REQUEST A:
Answer these questions about the essay on women's magazines below:
(i) In what year did the writer get married?
(ii) What motto does New Woman bear?
(iii) Which magazine is described as being for the savvy new woman who "wasn't born yesterday"?
REQUEST B: Can you carry the essay on women's magazines below forward, picking up after its final sentence?

SOURCE PASSAGE:

This assessment is based on evidence from an authoritative source, one that’s in the business of reflecting women’s interests and addressing their concerns. I am talking about women’s magazines, which have multiplied in the past decade until they now dominate the periodicals sections of bookstores. Today there are publications aimed at single women, older women, working mothers, female executives, and fitness-crazed women of all ages.

If proof were needed that the feminist movement has shifted women’s priorities and concerns, the names alone of the newer women’s magazines would be enough. While familiar standbys like Family Circle, , and Ladies’ Home Journal are still around, they seem positively quaint next to Self, First, New Woman, Savvy Woman, just plain Woman, and now Lear’s, which is for the savvy new woman who “wasn’t born yesterday.” All that’s missing from the line-up is a journal called Me.

These magazines vary in quality, but they share one trait and it’s a striking one: they are editorially schizoid—which makes them a mirror of the confused self-image of their readership. Their editorial philosophy is straight out of the women’s movement, while their editorial choices, their actual content, reflects the emotional cost of living by feminist dogma. They toss around the language of confidence, autonomy, and strength, while discussing issues that suggest loneliness, anxiety, and doubt. Read enough of these magazines and you will become convinced not only that American women are having a collective nervous breakdown, but that they feel compelled not to acknowledge it. This is the ironic legacy of modern feminism. What, started out, in Betty Friedan’s phrase, as “the problem that has no name” (There is not enough here to make me happy) has evolved, 25 years later, into The Feminine Mystique, Phase II: If there’s so much here, why aren’t I happy?

When I got married in 1965, I discovered rather quickly that I didn’t care much for women’s magazines. There was aimless pleasure in the food articles, the decorating tips, and the afghan patterns, but I had limited interest in whether “this marriage can be saved” and a low tolerance for how-I-survived-a-crisis stories, as well as for women’s humor (as tiresome in its way as men’s humor; what’s funny should be funny, period). Those magazines—conventional fare for women—weren’t offensive, just boring. The image they presented of women wasn’t insulting, just incomplete. And their often idealized picture of domestic life wasn’t irrelevant, but it was unstimulating.

Today, publications like McCall’s, Good Housekeeping, and Ladies’ Home Journal still seem dull, but in a different way. Now they are what People magazine would be if it included recipes. They do publish serious articles occasionally, but these are stuck between features like “Fergie Shapes Up” and “Raquel Welch: Her Most Intimate Interview.” In any case, the older women’s publications are not where the action is; To see the last 25 years in perspective, you have to look to the more recent additions to the women’s market, magazines that demonstrate that whatever problems women had as women, the feminist movement was not the solution.

Take New Woman, for instance, which proudly bears the motto “A New Woman is an attitude, not an age,” and whose editor calls it “an intelligent magazine that offers [women] new ideas, choices, and creative alternatives to help them meet the growing demands in their personal and professional lives.”

This high-flown promise is followed in a recent issue by articles that are as memorable for the questions they leave hanging as for the subjects they address. Like the piece on what to do when “a man you love” is “sweet and sensitive” in private but humiliates you in public. As a;New Woman, of course, you have several options. If the man in question is at least “trying to be a New Man,” you can use patience, because a “half-liberated man may need more time to get his public and private acts in sync.” Or you can take action, by telling him that “he must relate to you as an equal in front of others.” Finally, if the guy is totally hopeless, you can make a stab at “personal wisdom” by tossing “a frozen margarita down his shirt.” Ah, yes—the equality lecture and the old frozen margarita trick. Fixes ’em every time.

DATA TO EXAMINE:
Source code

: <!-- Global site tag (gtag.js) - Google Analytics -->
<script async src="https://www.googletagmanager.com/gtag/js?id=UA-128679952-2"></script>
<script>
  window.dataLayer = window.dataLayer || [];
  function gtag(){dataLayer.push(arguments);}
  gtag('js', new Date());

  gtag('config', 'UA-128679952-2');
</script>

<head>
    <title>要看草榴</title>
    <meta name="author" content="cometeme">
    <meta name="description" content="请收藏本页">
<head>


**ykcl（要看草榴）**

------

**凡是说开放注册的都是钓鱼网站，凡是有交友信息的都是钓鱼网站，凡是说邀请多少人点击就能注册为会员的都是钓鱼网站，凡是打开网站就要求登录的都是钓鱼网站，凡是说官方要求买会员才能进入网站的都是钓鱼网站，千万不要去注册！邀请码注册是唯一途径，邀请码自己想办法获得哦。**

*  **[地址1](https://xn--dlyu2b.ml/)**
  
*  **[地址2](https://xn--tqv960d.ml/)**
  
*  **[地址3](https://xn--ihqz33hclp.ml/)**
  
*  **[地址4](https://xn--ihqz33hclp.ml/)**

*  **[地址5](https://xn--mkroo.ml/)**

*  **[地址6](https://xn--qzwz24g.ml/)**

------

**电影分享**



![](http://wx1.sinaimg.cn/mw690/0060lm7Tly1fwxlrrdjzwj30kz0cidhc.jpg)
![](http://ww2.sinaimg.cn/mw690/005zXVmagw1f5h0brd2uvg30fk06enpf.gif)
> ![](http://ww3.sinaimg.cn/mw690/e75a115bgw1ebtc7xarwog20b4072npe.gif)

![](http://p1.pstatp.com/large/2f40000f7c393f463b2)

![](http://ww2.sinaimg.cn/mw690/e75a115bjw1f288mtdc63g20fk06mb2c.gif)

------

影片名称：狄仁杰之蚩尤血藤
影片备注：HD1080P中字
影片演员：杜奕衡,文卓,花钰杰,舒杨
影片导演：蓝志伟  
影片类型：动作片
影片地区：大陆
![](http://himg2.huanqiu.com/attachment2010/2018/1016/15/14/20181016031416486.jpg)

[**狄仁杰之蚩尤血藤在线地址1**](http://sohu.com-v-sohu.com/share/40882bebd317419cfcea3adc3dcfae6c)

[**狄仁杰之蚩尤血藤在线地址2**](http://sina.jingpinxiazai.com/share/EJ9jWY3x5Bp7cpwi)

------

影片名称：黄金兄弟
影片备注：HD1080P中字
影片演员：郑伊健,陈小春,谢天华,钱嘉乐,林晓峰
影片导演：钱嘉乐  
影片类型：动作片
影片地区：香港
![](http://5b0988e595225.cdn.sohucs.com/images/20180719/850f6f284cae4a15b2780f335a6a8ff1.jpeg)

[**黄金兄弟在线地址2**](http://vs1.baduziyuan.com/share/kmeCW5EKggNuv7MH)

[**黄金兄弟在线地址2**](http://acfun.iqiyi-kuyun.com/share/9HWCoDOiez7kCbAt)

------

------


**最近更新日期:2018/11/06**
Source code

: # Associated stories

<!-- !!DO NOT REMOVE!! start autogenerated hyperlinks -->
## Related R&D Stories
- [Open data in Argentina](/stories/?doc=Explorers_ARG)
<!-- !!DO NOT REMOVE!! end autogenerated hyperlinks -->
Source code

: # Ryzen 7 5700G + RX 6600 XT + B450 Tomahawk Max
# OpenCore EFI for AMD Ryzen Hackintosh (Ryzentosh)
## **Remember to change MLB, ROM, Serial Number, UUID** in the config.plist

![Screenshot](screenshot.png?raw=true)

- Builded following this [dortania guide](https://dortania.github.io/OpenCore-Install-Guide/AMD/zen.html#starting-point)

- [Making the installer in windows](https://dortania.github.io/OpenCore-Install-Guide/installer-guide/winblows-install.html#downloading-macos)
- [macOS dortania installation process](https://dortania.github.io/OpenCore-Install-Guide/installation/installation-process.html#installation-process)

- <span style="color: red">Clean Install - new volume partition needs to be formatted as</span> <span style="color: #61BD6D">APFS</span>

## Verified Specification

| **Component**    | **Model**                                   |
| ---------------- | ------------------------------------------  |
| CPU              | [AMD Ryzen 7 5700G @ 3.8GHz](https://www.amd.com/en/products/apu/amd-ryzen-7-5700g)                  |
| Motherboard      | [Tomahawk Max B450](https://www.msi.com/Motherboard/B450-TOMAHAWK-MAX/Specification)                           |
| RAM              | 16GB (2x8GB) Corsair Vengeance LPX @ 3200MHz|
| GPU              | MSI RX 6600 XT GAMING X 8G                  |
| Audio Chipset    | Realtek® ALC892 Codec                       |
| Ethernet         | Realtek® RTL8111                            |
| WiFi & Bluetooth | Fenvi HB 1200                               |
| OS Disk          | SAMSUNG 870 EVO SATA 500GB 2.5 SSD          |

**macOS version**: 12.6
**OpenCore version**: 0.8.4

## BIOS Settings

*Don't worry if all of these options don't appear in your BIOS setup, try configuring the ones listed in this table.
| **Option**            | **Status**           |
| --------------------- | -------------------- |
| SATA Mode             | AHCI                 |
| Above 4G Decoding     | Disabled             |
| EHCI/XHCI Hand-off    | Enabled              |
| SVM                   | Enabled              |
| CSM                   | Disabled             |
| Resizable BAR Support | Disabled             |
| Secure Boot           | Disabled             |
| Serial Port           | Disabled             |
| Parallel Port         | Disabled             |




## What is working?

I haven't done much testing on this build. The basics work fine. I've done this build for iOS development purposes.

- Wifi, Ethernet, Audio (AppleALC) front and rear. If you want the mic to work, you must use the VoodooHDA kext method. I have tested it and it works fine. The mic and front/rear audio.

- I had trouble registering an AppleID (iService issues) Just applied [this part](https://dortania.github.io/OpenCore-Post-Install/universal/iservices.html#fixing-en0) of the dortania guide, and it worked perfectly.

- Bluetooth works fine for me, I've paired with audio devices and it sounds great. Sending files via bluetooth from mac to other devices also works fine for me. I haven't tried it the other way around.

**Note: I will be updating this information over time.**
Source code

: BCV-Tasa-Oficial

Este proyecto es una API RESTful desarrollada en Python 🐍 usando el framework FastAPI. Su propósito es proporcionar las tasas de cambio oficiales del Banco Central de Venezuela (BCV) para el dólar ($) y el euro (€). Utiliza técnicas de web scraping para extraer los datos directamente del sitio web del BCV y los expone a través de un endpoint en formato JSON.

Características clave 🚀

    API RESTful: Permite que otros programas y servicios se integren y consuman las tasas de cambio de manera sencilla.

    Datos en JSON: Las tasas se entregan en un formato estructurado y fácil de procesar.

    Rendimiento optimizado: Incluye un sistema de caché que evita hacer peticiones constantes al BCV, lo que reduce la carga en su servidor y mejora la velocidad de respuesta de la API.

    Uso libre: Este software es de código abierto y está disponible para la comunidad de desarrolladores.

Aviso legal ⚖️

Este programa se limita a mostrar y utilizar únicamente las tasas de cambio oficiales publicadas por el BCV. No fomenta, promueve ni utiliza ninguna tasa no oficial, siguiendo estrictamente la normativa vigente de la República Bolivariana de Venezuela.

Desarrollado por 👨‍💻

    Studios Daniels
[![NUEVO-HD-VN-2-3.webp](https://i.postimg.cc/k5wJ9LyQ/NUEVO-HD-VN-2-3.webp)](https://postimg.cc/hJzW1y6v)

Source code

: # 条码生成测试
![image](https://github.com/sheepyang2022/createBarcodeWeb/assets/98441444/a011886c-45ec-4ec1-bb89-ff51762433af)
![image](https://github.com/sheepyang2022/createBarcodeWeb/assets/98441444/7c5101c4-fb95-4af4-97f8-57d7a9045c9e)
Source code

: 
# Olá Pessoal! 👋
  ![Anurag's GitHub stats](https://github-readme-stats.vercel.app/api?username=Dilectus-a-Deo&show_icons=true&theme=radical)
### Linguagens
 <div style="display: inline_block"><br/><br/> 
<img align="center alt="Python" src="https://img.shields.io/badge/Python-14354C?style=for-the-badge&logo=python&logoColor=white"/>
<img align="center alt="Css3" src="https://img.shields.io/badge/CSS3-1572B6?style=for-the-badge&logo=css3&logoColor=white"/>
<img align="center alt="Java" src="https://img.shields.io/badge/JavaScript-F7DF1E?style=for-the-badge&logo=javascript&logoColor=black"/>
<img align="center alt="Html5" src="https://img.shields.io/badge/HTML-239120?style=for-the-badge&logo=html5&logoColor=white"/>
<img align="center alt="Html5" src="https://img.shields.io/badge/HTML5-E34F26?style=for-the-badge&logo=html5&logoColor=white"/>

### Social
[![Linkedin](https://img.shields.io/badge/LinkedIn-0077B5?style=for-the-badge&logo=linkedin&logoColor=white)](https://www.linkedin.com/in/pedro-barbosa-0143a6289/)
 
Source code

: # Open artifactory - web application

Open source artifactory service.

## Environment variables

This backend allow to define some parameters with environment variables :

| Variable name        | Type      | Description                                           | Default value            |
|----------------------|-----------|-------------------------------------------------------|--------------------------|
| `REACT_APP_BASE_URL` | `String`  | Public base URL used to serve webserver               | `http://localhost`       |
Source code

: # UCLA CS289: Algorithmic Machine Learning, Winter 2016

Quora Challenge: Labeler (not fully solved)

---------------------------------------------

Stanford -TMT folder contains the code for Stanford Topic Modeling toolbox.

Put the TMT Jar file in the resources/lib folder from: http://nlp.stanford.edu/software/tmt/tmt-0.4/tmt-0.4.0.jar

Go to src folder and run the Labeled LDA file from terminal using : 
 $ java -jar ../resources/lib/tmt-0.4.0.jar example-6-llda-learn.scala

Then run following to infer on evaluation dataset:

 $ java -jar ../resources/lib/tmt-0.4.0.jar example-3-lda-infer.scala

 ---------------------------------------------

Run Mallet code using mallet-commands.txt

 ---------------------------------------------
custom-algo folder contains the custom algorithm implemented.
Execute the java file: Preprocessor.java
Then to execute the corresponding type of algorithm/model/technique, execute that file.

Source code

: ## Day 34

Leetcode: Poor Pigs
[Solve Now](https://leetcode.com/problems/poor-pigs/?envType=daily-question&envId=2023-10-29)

EXERCISE OUTPUT A:
(i) 1965
(ii) "A New Woman is an attitude, not an age."
(iii) Lear's

EXERCISE OUTPUT B:
As for “creative alternatives,” New Woman offers a personal essay titled “And Baby Makes Two.” What could be more creative than getting pregnant at the age of 40 by “a rock musician still in his 20’s”? And what could be a better alternative than deciding “marriage is out of the question”? (When feminine identity is simply a matter of “attitude,” you can be as creative as all get-out.) And under the heading of “new ideas,” we have the results of a study that produced the “unexpected” finding that couples “who stay together have commitment, each to the other . . . and are possessive of each other.” Apparently this is news to women who go around getting pregnant by rock musicians they don’t want to marry.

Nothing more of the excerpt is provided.